New SHRM Report Shows That Toxic Workplace Cultures Costs Organizations Billions
October 4, 2019
By Heather Nezich, courtesty SBAM Approved Partner ASE
One in five Americans have left a job in the past five years due to bad company culture. The cost of that turnover is an estimated $223 billion, according to a new SHRM report on workplace culture.
The report, The High Cost of a Toxic Workplace Culture, surveyed American workers to explore the impact of workplace culture on both the well-being of workers and the bottom line of businesses. It found toxic culture costs companies a fortune in turnover and absenteeism; highlighted common indicators of bad workplace cultures, such as discrimination and harassment; and underscored the alarming impacts on employees.

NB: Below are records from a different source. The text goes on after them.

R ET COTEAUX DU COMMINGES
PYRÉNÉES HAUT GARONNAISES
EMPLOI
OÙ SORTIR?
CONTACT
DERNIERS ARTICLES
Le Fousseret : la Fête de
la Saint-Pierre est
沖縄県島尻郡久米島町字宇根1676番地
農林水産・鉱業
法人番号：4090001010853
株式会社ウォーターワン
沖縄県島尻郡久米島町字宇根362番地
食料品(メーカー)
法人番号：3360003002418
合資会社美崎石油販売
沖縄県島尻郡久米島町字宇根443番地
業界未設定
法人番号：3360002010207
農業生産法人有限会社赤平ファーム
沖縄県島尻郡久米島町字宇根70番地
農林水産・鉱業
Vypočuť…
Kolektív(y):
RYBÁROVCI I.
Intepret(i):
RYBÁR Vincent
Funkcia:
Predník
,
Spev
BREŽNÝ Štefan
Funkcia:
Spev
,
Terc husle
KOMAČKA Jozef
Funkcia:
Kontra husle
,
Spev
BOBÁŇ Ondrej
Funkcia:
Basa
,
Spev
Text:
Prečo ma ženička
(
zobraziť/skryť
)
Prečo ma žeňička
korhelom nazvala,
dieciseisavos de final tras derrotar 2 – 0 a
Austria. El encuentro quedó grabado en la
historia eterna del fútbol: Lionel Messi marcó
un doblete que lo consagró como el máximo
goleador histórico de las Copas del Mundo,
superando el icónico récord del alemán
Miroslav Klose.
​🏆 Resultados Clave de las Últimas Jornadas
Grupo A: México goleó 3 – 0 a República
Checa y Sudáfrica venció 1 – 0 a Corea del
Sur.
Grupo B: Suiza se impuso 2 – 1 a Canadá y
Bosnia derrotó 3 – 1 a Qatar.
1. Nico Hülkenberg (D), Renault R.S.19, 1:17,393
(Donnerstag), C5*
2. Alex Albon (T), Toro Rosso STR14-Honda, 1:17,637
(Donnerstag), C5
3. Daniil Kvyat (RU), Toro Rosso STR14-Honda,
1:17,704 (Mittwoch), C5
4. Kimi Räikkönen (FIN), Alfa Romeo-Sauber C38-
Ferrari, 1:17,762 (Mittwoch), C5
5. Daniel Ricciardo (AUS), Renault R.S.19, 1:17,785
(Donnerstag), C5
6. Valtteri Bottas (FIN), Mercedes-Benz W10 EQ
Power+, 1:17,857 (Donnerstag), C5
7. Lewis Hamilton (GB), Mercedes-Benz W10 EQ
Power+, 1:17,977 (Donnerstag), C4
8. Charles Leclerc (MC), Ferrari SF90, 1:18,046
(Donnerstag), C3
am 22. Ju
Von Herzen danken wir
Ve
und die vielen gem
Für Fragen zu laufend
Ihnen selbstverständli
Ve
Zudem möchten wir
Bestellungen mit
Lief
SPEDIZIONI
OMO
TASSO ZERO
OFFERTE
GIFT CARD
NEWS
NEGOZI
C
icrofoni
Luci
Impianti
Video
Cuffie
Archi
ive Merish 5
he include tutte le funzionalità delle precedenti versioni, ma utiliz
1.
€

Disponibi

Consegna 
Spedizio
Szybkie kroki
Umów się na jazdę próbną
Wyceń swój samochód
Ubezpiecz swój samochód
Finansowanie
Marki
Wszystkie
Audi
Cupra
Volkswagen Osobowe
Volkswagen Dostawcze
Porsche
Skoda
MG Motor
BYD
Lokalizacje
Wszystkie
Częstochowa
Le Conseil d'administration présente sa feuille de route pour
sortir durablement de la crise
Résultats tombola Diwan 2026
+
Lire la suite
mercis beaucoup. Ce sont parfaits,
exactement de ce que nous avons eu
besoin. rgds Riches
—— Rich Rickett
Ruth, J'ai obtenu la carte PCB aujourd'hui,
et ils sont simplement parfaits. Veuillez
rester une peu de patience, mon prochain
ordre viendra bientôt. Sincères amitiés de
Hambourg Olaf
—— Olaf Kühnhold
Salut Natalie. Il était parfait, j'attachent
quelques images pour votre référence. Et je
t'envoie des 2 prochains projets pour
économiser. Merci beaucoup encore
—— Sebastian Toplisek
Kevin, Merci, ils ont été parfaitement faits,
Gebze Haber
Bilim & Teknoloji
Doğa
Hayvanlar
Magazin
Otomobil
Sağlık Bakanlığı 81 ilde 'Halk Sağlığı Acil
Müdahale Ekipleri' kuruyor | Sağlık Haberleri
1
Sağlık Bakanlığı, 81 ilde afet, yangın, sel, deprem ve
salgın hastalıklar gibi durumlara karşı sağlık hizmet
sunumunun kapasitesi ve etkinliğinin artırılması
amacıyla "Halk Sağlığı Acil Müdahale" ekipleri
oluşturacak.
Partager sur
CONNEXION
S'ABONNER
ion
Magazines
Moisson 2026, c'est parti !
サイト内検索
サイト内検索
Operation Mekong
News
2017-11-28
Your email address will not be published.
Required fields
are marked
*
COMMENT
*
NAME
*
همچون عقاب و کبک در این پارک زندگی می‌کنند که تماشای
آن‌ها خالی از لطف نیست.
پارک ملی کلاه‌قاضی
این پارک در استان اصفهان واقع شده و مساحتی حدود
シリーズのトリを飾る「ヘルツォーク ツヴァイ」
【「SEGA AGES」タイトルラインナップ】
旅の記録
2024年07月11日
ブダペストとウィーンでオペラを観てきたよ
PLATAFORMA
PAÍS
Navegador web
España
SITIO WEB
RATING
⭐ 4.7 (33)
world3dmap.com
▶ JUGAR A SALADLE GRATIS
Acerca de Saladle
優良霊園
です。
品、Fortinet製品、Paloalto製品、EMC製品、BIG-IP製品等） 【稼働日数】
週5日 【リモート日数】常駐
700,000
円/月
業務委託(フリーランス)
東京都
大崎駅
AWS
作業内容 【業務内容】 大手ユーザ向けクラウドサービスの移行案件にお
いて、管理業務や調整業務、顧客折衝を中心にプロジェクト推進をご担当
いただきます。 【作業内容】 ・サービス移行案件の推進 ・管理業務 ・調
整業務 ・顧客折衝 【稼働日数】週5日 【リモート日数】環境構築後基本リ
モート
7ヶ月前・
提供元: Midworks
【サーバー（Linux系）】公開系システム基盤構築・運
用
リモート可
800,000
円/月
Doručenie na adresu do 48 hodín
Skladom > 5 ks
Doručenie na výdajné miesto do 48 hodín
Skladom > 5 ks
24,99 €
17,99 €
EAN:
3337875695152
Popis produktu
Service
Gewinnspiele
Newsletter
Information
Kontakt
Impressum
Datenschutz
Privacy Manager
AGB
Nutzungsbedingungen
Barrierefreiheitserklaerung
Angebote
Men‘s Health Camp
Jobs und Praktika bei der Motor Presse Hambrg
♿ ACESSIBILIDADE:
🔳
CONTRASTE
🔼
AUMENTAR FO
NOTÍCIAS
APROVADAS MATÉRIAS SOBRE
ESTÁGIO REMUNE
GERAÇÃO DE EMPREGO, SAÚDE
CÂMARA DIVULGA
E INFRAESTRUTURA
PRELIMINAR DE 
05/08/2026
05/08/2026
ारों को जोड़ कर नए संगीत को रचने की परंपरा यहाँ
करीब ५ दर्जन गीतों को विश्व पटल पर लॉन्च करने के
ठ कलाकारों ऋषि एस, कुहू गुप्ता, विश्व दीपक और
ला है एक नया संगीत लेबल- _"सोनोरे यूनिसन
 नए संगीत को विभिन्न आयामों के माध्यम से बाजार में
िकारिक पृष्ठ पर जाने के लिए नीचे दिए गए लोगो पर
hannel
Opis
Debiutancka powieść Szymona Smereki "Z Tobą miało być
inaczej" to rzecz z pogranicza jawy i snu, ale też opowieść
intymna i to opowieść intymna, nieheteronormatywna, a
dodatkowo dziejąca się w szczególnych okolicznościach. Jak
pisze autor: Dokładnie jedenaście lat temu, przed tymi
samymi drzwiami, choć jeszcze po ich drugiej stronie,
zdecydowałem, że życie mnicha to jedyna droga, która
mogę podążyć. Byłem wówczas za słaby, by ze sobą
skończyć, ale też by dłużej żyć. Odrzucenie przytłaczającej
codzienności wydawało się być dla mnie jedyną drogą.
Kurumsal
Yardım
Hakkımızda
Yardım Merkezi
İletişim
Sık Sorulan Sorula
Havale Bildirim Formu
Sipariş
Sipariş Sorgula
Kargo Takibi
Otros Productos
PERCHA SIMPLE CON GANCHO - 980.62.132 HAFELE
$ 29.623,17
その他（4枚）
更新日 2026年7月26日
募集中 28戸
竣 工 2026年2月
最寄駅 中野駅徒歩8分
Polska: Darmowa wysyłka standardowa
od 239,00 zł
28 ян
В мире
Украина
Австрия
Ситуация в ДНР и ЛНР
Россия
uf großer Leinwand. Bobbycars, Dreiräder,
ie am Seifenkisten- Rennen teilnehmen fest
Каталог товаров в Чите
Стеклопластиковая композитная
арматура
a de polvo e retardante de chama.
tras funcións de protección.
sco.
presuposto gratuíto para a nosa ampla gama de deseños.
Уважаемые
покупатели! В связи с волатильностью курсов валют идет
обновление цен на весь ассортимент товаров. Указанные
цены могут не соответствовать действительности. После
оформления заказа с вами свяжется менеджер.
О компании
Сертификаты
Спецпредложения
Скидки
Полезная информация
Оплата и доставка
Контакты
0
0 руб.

“Billions of wasted dollars. Millions of miserable people. It’s not a warzone—it’s the state of the American workplace,” said SHRM president and CEO Johnny C. Taylor, Jr., SHRM-SCP. “Toxicity itself isn’t new. But now that we know the high costs and how managers can make workplaces better, there’s no excuse for inaction.”
The research also uncovered a skills gap at the management level. SHRM found employees hold managers—more than leadership or HR—most responsible for culture. They also say their managers often lack the soft skills needed to effectively listen, communicate, and ultimately lead.
Key findings of the report include:
- Nearly half of employees (49%) have thought about leaving their current organization, while nearly one in five have left a job due to culture in the past five years.
- Turnover due to culture may have cost organizations as much as $223 billion over the past five years.
- 76% of Americans say their manager sets the culture.
- 26% say they dread going into work.
- 25% don’t feel safe voicing their opinion at work.
- 25% don’t feel respected and valued at work.
- 33% say their manager doesn’t know how to lead.
In addition to this workplace culture report, SHRM also released its 2019 Workplace Fulfillment Index, which revealed that 56% of workers feel less than fulfilled at work. It also explored which factors contributed most to fulfillment, and found workers ranked cultural factors, such as meaningful work and flexibility, as more fulfilling than factors such as commute times or professional development.
According to Employee Benefit News it costs employers 33% of a worker’s annual salary to replace them. In addition, there are also the indirect costs of training a new employee, productivity loss, and knowledge loss. It’s important for organizations to maintain a positive culture. The resulting improvement in retention could save organizations millions of dollars.